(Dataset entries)
========

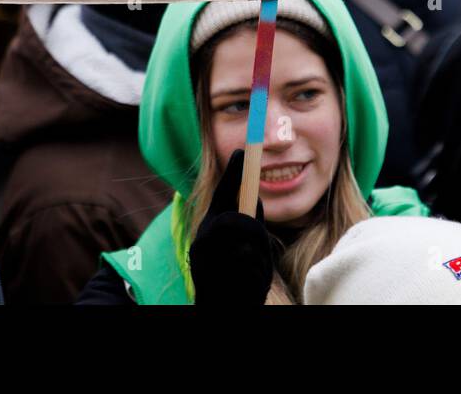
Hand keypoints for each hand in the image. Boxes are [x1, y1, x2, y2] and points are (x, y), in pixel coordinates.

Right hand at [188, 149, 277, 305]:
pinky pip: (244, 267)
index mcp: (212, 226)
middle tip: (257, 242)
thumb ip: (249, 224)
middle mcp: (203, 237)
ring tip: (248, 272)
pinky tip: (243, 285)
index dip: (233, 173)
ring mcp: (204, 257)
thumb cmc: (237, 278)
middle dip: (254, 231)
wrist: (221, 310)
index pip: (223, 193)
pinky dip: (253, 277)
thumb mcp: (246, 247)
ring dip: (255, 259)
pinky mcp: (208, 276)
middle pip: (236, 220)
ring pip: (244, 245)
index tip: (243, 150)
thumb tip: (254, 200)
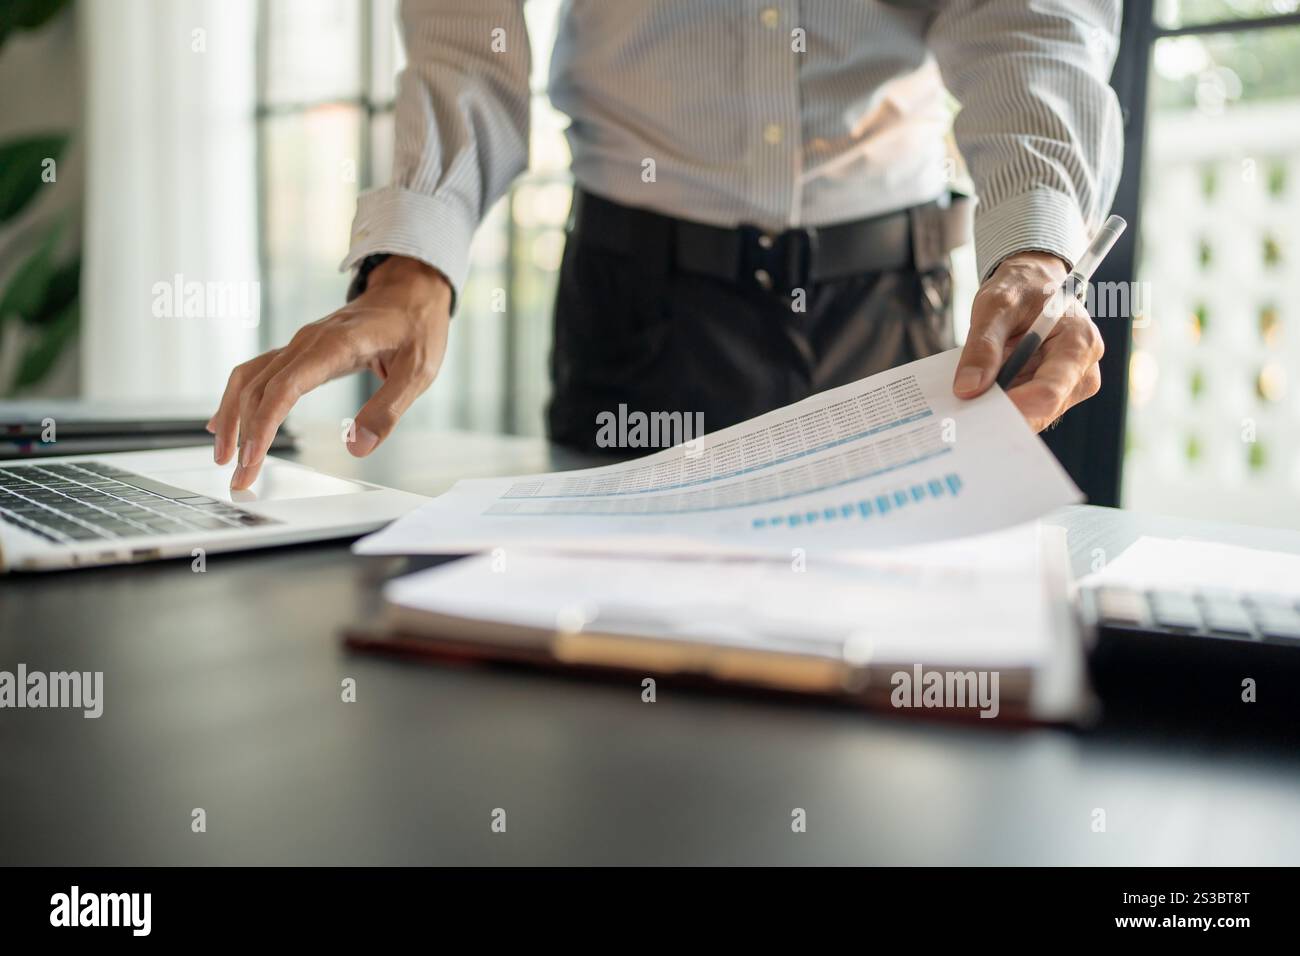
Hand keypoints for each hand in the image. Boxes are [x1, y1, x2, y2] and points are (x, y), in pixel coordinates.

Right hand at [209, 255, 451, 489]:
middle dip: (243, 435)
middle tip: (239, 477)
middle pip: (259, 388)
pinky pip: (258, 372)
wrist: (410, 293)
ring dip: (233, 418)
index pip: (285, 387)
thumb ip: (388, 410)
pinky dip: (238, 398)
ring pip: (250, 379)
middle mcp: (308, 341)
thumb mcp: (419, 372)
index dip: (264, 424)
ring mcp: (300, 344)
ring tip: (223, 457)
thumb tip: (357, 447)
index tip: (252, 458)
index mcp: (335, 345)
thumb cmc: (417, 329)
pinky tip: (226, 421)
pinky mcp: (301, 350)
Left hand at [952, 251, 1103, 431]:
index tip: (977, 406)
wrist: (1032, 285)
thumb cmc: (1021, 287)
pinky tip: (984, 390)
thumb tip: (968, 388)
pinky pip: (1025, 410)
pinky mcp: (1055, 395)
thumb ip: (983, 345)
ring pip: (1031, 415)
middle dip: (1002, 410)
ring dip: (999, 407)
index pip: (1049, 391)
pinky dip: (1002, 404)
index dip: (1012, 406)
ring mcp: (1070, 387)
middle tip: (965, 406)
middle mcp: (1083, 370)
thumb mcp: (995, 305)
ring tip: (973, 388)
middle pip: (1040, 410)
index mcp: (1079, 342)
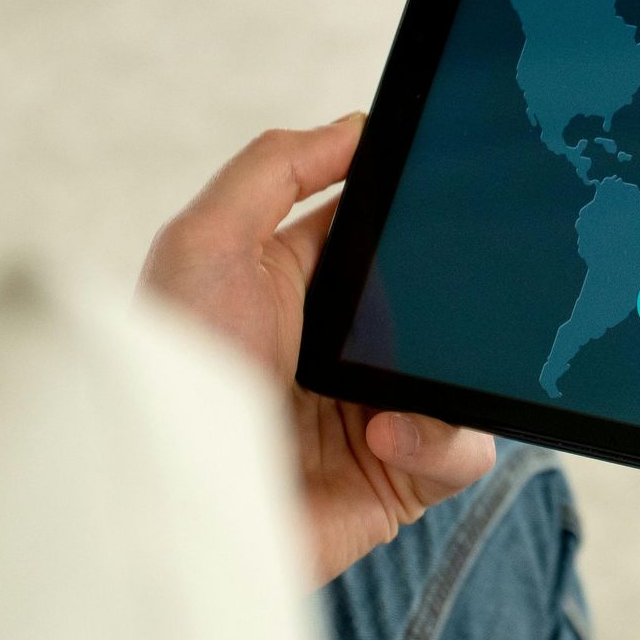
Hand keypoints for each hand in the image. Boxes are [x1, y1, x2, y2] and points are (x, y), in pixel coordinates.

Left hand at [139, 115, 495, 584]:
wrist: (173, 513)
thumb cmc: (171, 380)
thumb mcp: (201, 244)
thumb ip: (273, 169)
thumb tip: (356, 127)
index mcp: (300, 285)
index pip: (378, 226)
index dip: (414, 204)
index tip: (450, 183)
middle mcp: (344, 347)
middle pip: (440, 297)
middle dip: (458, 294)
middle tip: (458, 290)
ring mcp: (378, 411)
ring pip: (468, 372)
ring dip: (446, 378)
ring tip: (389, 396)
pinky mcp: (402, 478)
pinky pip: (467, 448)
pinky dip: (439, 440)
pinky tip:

========

What needs to be done: The images in the entries above should be left out; please reproduce exactly the lines from the first through the one containing "ring mcp: (1070, 387)".

Response for this exercise:
Hand keypoints for each hand in the image. Boxes are [x1, y1, x2, y2] and points are (x, y), in pixel coordinates.

Right hand at [188, 149, 277, 305]:
pinky pip: (244, 267)
index mcp: (212, 226)
middle tip: (257, 242)
thumb ip: (249, 224)
middle mcp: (203, 237)
ring tip: (248, 272)
pinky tip: (243, 285)
index dip: (233, 173)
ring mcp: (204, 257)
thumb cmc: (237, 278)
middle dip: (254, 231)
wrist: (221, 310)
index pip: (223, 193)
pinky dip: (253, 277)
thumb mcp: (246, 247)
ring dip: (255, 259)
pinky mcp: (208, 276)
middle pip: (236, 220)
ring pip: (244, 245)
index tip: (243, 150)
thumb tip: (254, 200)
Hand keypoints for each hand in the image. Boxes are [x1, y1, x2, y2] and points are (x, y), in pixel coordinates.

Right hand at [209, 255, 451, 489]:
middle dip: (243, 435)
middle tip: (239, 477)
middle pip: (259, 388)
pinky pip: (258, 372)
wrist: (410, 293)
ring dip: (233, 418)
index pip: (285, 387)
thumb ip: (388, 410)
pinky dip: (238, 398)
ring pip: (250, 379)
middle mcp: (308, 341)
thumb mcp: (419, 372)
index dip: (264, 424)
ring mcp: (300, 344)
ring tip: (223, 457)
thumb tip: (357, 447)
index tip: (252, 458)
index mcp: (335, 345)
thumb cmc: (417, 329)
pinky tip: (226, 421)
pinky mcp: (301, 350)
Left hand at [952, 251, 1103, 431]:
index tip: (977, 406)
wrist: (1032, 285)
thumb cmc: (1021, 287)
pinky tip: (984, 390)
thumb tip: (968, 388)
pinky pip: (1025, 410)
pinky mcp: (1055, 395)
thumb ip: (983, 345)
ring pip: (1031, 415)
middle dip: (1002, 410)
ring dip: (999, 407)
index pip: (1049, 391)
pinky dip: (1002, 404)
index dip: (1012, 406)
ring mcp: (1070, 387)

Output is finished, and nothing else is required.